Work required
Could you reproduce the section of the passage on Jonah below that opens with the words containing "Wrong. Jonah was" and closes with "to show compassion.", substituting "violence" for "wickedness"?

Source passage

“But it displeased Jonah exceedingly, and he was angry.” Jonah 4:1 ESV
Jonah was on no vacation far away in a foreign land. This prophet from Israel had been sent by God to Nineveh, a great city filled with great evil. At first call, Jonah ran away and ended up in a raging sea. Through God’s merciful providence, Jonah had been rescued from the consequences of his initial disobedience when that whale swallowed him and spit him up on dry land. So Jonah went and preached God’s message of repentance to Nineveh.
The people of Nineveh believed God and repented of their sin. Jonah’s message had one of the greatest responses of all time! The prophet of God must have rejoiced at God’s merciful work among the Ninevites, right?
Wrong. Jonah was inflamed with anger. It was evil to Jonah, a great evil, that God had shown mercy to these people. The Ninevites were known for their wickedness and were the enemies of Jonah’s people. Jonah had a strict view of justice: Nineveh should be punished for its sins. Thus, rather than thanking God for His mercy upon the Ninevites, Jonah vehemently disapproved of God’s action to show compassion.
This is why Jonah never wanted to go on this mission. For he knew God’s character and anticipated that the Lord would grant repentance to Ninevah and spare them of disaster. Jonah hated that God gave evil people what they don’t deserve. So displeased was Jonah that he wanted to die. He was outraged at God.
The Lord responded to Jonah with a question, “Do you do well to be angry?” Did Jonah have any right to be angry with God? God is challenging Jonah’s response. Is he in a position to express such anger? Does he have the right to judge God’s actions?

Information provided
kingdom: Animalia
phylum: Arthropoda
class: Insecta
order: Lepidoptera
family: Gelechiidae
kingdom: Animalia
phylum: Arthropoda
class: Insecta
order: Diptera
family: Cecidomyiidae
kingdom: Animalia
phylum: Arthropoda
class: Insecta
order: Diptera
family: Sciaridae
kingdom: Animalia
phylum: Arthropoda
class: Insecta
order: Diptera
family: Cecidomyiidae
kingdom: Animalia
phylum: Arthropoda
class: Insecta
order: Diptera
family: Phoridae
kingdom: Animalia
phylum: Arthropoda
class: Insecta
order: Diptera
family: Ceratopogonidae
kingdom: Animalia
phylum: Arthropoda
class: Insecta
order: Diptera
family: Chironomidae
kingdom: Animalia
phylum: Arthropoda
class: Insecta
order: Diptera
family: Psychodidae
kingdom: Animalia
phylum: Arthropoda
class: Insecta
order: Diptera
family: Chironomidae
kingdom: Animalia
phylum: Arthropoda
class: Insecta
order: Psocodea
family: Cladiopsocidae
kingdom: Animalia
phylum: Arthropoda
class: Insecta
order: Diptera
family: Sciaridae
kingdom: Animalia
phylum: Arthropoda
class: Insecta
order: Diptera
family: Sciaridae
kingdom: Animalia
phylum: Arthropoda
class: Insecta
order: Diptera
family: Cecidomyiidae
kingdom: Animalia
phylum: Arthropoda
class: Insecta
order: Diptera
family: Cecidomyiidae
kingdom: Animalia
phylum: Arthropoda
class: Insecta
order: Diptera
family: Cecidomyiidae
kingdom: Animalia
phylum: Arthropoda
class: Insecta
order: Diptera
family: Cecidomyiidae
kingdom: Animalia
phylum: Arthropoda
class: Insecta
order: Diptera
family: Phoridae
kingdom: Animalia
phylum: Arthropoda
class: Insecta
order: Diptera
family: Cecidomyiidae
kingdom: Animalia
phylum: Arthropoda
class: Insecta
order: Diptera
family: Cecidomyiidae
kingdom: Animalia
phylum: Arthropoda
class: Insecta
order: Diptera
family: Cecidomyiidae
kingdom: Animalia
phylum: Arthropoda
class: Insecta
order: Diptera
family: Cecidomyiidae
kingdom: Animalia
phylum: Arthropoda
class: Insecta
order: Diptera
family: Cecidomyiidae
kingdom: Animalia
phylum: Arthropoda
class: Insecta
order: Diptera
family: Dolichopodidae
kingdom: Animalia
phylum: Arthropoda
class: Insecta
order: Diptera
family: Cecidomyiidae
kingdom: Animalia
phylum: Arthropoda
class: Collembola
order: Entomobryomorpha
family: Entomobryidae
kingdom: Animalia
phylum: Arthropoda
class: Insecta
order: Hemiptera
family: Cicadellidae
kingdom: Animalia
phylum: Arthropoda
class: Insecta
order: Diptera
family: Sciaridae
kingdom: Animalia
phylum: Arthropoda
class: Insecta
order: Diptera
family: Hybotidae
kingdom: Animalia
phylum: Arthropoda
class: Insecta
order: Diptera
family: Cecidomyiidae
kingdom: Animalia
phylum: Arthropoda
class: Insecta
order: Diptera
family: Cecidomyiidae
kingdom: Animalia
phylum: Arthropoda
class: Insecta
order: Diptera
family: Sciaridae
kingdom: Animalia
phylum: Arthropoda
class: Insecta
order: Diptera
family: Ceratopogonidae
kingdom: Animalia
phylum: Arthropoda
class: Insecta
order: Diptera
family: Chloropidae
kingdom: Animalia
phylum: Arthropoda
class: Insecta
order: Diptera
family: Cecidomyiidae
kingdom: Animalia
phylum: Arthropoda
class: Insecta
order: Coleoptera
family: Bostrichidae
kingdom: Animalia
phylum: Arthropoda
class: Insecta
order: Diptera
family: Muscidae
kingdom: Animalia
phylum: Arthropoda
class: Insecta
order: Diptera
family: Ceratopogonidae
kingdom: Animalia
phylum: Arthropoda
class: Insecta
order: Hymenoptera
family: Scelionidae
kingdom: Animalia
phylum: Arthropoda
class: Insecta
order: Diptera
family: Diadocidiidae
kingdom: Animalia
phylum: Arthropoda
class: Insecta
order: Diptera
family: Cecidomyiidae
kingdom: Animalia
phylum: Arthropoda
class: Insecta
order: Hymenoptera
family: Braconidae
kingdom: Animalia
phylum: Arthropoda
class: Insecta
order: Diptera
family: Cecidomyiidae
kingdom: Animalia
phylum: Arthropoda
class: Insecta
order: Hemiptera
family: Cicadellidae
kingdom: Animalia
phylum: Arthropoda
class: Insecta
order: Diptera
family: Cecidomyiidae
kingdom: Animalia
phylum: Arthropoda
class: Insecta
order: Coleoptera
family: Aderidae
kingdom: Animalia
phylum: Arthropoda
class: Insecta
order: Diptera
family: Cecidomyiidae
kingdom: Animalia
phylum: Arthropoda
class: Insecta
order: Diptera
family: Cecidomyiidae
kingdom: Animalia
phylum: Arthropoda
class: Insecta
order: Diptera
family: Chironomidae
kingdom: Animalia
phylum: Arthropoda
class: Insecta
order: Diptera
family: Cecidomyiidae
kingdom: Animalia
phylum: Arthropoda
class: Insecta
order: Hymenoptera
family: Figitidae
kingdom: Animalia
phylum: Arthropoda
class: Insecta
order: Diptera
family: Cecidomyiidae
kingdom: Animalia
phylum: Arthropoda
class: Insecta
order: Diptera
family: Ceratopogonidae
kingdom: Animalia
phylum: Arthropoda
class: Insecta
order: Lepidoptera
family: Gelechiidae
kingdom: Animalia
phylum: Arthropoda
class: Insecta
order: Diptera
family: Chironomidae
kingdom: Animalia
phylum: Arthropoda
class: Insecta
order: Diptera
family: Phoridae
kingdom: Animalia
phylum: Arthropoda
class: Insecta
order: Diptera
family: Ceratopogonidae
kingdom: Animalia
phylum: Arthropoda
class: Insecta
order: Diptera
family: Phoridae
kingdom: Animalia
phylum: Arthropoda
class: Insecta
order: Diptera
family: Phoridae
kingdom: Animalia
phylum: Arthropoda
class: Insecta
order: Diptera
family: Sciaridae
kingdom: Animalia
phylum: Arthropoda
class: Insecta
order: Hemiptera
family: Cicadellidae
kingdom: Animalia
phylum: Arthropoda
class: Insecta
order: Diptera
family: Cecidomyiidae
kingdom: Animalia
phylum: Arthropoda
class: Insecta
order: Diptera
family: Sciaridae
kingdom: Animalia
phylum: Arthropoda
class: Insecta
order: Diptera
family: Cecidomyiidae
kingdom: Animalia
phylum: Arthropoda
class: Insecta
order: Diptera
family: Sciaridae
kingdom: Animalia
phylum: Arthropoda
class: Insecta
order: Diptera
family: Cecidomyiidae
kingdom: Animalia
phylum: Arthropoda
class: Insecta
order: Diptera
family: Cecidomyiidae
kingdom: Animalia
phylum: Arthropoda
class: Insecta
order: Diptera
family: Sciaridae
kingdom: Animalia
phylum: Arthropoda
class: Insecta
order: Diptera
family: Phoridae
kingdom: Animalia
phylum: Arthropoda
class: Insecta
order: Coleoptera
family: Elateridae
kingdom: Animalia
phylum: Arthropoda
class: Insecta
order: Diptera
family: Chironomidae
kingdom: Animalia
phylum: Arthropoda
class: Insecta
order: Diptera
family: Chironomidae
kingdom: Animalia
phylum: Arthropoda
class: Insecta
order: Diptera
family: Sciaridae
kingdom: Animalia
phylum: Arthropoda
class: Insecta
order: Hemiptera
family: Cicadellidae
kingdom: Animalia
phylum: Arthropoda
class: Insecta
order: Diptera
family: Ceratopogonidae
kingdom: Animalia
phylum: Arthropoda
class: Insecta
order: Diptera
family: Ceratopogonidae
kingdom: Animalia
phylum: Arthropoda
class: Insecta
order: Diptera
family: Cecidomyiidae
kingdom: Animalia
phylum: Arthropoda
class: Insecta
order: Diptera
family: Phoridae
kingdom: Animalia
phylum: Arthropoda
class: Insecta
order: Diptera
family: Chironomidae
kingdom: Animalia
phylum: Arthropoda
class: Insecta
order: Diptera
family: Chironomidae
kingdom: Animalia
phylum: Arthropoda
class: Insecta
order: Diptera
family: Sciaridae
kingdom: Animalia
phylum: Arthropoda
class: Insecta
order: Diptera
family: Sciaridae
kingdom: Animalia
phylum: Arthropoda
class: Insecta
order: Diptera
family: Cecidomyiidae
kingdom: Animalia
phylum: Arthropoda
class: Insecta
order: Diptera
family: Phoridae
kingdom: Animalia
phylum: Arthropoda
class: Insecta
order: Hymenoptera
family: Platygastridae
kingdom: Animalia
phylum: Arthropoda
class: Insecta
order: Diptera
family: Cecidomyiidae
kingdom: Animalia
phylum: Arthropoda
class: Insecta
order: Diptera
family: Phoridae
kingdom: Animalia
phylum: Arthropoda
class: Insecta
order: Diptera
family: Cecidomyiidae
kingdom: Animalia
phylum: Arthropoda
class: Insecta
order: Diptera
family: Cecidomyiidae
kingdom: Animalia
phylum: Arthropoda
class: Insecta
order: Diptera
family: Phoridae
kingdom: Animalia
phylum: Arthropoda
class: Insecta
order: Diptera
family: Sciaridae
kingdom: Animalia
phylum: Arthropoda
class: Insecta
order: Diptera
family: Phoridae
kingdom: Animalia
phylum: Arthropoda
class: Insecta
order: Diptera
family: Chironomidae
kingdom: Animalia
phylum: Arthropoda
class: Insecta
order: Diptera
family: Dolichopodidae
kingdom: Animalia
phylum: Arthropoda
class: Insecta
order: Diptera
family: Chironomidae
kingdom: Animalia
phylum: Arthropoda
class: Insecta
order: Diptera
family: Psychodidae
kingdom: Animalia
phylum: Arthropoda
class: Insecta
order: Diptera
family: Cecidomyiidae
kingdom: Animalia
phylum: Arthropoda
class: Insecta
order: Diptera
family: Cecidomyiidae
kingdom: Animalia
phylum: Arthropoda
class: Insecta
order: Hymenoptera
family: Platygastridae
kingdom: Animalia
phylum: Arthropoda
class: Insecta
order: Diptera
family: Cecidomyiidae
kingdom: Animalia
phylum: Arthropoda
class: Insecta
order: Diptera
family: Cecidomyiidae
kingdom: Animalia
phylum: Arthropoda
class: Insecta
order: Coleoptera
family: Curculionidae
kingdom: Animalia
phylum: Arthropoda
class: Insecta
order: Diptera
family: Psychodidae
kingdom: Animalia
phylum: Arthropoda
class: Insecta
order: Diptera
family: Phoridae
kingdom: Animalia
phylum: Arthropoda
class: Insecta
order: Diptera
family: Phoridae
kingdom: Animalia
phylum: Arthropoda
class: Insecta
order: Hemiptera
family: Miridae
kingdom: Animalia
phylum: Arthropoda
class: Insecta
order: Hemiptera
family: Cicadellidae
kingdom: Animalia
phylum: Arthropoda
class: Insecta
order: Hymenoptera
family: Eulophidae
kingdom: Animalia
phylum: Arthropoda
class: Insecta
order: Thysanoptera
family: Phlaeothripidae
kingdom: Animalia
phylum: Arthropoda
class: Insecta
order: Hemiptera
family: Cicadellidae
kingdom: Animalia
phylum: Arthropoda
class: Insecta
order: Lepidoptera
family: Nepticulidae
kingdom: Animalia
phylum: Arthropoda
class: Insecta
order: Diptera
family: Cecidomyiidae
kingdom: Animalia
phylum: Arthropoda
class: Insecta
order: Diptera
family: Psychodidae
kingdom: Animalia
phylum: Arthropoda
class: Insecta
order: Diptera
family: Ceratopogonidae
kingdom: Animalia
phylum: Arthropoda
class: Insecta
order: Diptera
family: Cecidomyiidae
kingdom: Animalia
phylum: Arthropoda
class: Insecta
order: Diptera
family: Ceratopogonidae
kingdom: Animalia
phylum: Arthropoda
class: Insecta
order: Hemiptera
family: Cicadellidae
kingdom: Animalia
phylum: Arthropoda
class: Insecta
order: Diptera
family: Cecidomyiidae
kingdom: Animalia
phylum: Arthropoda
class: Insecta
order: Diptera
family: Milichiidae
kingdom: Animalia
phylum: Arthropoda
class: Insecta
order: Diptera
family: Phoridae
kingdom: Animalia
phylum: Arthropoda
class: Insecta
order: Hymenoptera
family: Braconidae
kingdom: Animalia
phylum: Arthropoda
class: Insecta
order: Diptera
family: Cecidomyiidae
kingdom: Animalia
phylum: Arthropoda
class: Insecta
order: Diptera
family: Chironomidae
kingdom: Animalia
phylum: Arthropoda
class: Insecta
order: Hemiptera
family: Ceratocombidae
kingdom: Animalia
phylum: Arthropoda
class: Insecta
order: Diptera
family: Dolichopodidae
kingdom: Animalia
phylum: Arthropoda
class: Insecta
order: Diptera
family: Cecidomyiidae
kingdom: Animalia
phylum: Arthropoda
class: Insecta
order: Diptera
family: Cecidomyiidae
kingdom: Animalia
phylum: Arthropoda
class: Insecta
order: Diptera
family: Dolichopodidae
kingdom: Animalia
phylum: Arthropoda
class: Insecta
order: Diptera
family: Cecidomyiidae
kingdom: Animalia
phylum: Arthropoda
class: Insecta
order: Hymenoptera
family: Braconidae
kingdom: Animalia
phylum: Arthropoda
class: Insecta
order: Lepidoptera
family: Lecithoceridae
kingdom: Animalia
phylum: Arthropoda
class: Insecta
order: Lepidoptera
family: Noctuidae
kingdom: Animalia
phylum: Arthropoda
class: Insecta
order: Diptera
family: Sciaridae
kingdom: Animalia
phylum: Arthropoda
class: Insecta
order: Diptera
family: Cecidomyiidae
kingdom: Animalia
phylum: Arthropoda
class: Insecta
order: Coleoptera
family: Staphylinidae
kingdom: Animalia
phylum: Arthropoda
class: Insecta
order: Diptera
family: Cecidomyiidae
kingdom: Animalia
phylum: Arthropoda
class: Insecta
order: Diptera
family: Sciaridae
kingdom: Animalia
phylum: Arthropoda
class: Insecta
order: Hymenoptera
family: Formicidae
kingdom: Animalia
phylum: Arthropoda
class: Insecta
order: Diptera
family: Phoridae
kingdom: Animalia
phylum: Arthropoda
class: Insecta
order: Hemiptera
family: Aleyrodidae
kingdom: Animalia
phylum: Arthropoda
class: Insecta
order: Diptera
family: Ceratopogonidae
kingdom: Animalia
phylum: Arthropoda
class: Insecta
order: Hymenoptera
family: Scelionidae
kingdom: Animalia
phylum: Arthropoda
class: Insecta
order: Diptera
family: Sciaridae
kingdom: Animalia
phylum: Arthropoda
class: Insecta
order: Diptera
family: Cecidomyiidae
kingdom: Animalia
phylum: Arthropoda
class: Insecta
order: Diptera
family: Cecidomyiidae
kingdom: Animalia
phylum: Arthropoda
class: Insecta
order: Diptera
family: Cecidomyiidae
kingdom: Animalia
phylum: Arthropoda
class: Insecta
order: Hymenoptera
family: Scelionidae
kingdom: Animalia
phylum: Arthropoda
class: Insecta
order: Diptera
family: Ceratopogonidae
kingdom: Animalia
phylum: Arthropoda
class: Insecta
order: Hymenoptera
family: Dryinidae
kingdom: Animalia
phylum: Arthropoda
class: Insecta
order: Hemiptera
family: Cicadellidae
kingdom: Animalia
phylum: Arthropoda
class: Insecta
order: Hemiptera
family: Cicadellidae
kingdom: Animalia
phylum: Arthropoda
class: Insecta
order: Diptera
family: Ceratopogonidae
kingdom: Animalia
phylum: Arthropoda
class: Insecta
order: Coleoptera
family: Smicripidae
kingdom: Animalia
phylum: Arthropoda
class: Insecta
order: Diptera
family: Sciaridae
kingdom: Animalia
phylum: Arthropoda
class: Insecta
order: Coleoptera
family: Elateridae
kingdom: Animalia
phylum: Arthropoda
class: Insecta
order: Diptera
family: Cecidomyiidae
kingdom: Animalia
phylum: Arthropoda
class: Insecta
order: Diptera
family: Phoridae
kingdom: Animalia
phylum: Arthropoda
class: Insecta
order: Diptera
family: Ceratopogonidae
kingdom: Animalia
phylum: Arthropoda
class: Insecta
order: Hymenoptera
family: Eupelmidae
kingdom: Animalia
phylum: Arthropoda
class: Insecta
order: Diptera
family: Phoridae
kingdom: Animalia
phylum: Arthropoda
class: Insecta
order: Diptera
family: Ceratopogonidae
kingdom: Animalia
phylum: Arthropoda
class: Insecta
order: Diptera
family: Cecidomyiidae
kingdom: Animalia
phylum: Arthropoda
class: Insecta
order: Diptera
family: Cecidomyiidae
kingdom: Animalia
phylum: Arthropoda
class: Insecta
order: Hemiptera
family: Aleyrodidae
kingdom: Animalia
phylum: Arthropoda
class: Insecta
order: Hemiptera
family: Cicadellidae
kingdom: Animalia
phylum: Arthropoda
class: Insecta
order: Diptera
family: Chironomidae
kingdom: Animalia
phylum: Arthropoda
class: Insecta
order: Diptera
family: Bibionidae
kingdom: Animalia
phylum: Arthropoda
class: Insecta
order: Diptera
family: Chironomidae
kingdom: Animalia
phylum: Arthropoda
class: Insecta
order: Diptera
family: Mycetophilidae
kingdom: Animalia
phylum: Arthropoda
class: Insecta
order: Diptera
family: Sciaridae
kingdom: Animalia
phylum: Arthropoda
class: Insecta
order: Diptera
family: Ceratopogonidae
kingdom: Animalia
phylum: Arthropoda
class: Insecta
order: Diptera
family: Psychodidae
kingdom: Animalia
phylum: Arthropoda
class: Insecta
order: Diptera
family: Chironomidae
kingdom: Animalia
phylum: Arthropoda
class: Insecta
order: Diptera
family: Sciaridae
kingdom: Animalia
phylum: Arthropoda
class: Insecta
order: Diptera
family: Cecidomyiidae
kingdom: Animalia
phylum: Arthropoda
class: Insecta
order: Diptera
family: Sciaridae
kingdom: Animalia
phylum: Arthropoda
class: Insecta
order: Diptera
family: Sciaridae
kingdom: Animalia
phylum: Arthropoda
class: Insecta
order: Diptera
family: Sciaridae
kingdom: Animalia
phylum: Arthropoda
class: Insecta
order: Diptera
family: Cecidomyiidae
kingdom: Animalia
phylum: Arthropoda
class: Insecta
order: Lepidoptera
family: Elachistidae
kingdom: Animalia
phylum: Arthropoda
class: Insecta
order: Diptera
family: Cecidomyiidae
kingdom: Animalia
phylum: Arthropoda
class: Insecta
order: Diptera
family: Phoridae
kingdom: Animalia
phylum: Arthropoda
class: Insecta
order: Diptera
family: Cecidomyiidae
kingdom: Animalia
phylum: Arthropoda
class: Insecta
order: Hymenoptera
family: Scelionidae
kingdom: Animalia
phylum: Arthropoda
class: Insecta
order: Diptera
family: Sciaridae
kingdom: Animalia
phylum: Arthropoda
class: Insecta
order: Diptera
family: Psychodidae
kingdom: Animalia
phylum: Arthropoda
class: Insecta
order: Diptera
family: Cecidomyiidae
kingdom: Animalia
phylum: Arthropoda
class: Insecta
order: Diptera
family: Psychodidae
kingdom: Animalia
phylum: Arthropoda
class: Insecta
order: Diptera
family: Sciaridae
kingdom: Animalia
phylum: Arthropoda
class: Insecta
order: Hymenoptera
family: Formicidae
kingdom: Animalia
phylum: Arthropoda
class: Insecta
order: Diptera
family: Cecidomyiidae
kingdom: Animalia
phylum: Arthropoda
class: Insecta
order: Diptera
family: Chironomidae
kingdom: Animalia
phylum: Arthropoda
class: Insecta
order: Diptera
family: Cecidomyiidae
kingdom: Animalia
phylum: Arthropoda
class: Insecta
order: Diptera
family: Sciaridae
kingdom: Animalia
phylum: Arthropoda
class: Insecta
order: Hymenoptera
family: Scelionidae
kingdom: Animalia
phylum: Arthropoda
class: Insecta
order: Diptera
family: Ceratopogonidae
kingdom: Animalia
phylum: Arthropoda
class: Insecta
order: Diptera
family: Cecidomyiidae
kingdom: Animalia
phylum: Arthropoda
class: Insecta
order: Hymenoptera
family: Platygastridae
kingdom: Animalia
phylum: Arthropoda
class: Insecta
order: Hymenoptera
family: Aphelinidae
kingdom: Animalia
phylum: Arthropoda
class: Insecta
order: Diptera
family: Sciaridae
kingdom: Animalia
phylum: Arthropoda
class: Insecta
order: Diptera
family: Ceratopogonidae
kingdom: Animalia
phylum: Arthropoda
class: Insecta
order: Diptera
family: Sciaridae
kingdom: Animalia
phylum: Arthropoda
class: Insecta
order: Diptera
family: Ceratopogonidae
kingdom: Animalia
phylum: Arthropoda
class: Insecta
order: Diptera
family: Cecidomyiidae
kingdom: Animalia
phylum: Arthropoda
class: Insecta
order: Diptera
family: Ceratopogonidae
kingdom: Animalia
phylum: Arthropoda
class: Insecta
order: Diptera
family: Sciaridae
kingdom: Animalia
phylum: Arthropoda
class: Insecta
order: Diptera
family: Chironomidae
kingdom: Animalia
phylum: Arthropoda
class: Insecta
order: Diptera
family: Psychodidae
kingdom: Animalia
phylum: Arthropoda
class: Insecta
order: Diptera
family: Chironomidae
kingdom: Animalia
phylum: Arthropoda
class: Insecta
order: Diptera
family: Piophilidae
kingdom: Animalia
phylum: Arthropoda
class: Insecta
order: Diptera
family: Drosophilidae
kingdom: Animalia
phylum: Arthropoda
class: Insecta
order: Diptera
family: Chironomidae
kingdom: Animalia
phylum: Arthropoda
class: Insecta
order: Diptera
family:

Answer to the exercise
Wrong. Jonah was inflamed with anger. It was evil to Jonah, a great evil, that God had shown mercy to these people. The Ninevites were known for their violence and were the enemies of Jonah’s people. Jonah had a strict view of justice: Nineveh should be punished for its sins. Thus, rather than thanking God for His mercy upon the Ninevites, Jonah vehemently disapproved of God’s action to show compassion.